(Task item): Copy out each of the items below, line for line, with no changes.

(Material supplied):
--------

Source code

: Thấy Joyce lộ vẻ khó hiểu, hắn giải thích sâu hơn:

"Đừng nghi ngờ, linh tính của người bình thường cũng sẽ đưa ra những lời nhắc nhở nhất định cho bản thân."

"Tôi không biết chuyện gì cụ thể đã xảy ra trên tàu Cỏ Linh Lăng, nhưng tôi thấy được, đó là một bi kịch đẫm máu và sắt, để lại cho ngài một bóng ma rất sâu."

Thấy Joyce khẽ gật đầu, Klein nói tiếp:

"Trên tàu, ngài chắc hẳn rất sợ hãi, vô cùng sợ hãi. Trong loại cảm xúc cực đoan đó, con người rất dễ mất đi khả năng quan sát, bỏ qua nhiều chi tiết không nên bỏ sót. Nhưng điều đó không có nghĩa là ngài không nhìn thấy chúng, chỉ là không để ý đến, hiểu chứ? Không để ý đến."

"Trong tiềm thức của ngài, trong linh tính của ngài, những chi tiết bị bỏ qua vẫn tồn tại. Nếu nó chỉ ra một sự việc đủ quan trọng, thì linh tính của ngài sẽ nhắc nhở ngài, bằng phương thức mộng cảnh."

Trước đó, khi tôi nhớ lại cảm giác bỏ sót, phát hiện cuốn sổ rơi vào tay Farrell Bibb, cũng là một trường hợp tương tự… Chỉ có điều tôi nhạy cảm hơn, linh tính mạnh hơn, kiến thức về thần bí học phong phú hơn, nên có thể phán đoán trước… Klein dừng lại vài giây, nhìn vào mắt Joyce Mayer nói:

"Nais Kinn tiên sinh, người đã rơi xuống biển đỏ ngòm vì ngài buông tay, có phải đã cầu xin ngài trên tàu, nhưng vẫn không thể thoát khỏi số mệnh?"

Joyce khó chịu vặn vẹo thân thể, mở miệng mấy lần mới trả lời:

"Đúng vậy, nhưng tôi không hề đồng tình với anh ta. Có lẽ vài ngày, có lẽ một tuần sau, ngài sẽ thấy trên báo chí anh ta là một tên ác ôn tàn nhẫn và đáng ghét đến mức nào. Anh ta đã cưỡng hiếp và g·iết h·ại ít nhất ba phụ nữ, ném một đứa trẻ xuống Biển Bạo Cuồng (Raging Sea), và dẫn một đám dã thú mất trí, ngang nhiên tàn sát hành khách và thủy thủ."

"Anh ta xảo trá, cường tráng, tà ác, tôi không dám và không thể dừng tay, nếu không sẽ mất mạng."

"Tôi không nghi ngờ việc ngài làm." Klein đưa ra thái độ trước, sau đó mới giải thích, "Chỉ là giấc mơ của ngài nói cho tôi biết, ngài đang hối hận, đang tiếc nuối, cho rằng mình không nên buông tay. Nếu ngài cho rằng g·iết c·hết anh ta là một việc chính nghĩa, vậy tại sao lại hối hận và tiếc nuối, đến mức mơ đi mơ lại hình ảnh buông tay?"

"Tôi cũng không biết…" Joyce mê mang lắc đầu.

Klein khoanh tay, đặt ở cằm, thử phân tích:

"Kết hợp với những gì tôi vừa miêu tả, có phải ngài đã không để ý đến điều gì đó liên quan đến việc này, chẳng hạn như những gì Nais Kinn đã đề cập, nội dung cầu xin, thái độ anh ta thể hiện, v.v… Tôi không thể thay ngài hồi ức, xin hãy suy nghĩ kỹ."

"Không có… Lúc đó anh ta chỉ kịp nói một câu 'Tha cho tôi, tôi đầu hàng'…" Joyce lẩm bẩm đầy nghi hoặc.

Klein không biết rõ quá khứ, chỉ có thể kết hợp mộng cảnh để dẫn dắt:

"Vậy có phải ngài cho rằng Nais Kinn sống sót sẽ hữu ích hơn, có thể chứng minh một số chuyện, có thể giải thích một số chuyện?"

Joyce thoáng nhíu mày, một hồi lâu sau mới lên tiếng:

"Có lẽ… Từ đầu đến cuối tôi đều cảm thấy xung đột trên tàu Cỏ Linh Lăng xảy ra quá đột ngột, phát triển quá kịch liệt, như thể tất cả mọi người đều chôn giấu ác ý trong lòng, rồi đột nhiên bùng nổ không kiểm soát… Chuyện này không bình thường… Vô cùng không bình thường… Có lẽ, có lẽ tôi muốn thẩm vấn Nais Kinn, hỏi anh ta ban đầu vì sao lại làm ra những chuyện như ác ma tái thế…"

--------

(Task output):
Source code

: Thấy Joyce lộ vẻ khó hiểu, hắn giải thích sâu hơn:

"Đừng nghi ngờ, linh tính của người bình thường cũng sẽ đưa ra những lời nhắc nhở nhất định cho bản thân."

"Tôi không biết chuyện gì cụ thể đã xảy ra trên tàu Cỏ Linh Lăng, nhưng tôi thấy được, đó là một bi kịch đẫm máu và sắt, để lại cho ngài một bóng ma rất sâu."

Thấy Joyce khẽ gật đầu, Klein nói tiếp:

"Trên tàu, ngài chắc hẳn rất sợ hãi, vô cùng sợ hãi. Trong loại cảm xúc cực đoan đó, con người rất dễ mất đi khả năng quan sát, bỏ qua nhiều chi tiết không nên bỏ sót. Nhưng điều đó không có nghĩa là ngài không nhìn thấy chúng, chỉ là không để ý đến, hiểu chứ? Không để ý đến."

"Trong tiềm thức của ngài, trong linh tính của ngài, những chi tiết bị bỏ qua vẫn tồn tại. Nếu nó chỉ ra một sự việc đủ quan trọng, thì linh tính của ngài sẽ nhắc nhở ngài, bằng phương thức mộng cảnh."

Trước đó, khi tôi nhớ lại cảm giác bỏ sót, phát hiện cuốn sổ rơi vào tay Farrell Bibb, cũng là một trường hợp tương tự… Chỉ có điều tôi nhạy cảm hơn, linh tính mạnh hơn, kiến thức về thần bí học phong phú hơn, nên có thể phán đoán trước… Klein dừng lại vài giây, nhìn vào mắt Joyce Mayer nói:

"Nais Kinn tiên sinh, người đã rơi xuống biển đỏ ngòm vì ngài buông tay, có phải đã cầu xin ngài trên tàu, nhưng vẫn không thể thoát khỏi số mệnh?"

Joyce khó chịu vặn vẹo thân thể, mở miệng mấy lần mới trả lời:

"Đúng vậy, nhưng tôi không hề đồng tình với anh ta. Có lẽ vài ngày, có lẽ một tuần sau, ngài sẽ thấy trên báo chí anh ta là một tên ác ôn tàn nhẫn và đáng ghét đến mức nào. Anh ta đã cưỡng hiếp và g·iết h·ại ít nhất ba phụ nữ, ném một đứa trẻ xuống Biển Bạo Cuồng (Raging Sea), và dẫn một đám dã thú mất trí, ngang nhiên tàn sát hành khách và thủy thủ."

"Anh ta xảo trá, cường tráng, tà ác, tôi không dám và không thể dừng tay, nếu không sẽ mất mạng."

"Tôi không nghi ngờ việc ngài làm." Klein đưa ra thái độ trước, sau đó mới giải thích, "Chỉ là giấc mơ của ngài nói cho tôi biết, ngài đang hối hận, đang tiếc nuối, cho rằng mình không nên buông tay. Nếu ngài cho rằng g·iết c·hết anh ta là một việc chính nghĩa, vậy tại sao lại hối hận và tiếc nuối, đến mức mơ đi mơ lại hình ảnh buông tay?"

"Tôi cũng không biết…" Joyce mê mang lắc đầu.

Klein khoanh tay, đặt ở cằm, thử phân tích:

"Kết hợp với những gì tôi vừa miêu tả, có phải ngài đã không để ý đến điều gì đó liên quan đến việc này, chẳng hạn như những gì Nais Kinn đã đề cập, nội dung cầu xin, thái độ anh ta thể hiện, v.v… Tôi không thể thay ngài hồi ức, xin hãy suy nghĩ kỹ."

"Không có… Lúc đó anh ta chỉ kịp nói một câu 'Tha cho tôi, tôi đầu hàng'…" Joyce lẩm bẩm đầy nghi hoặc.

Klein không biết rõ quá khứ, chỉ có thể kết hợp mộng cảnh để dẫn dắt:

"Vậy có phải ngài cho rằng Nais Kinn sống sót sẽ hữu ích hơn, có thể chứng minh một số chuyện, có thể giải thích một số chuyện?"

Joyce thoáng nhíu mày, một hồi lâu sau mới lên tiếng:

"Có lẽ… Từ đầu đến cuối tôi đều cảm thấy xung đột trên tàu Cỏ Linh Lăng xảy ra quá đột ngột, phát triển quá kịch liệt, như thể tất cả mọi người đều chôn giấu ác ý trong lòng, rồi đột nhiên bùng nổ không kiểm soát… Chuyện này không bình thường… Vô cùng không bình thường… Có lẽ, có lẽ tôi muốn thẩm vấn Nais Kinn, hỏi anh ta ban đầu vì sao lại làm ra những chuyện như ác ma tái thế…"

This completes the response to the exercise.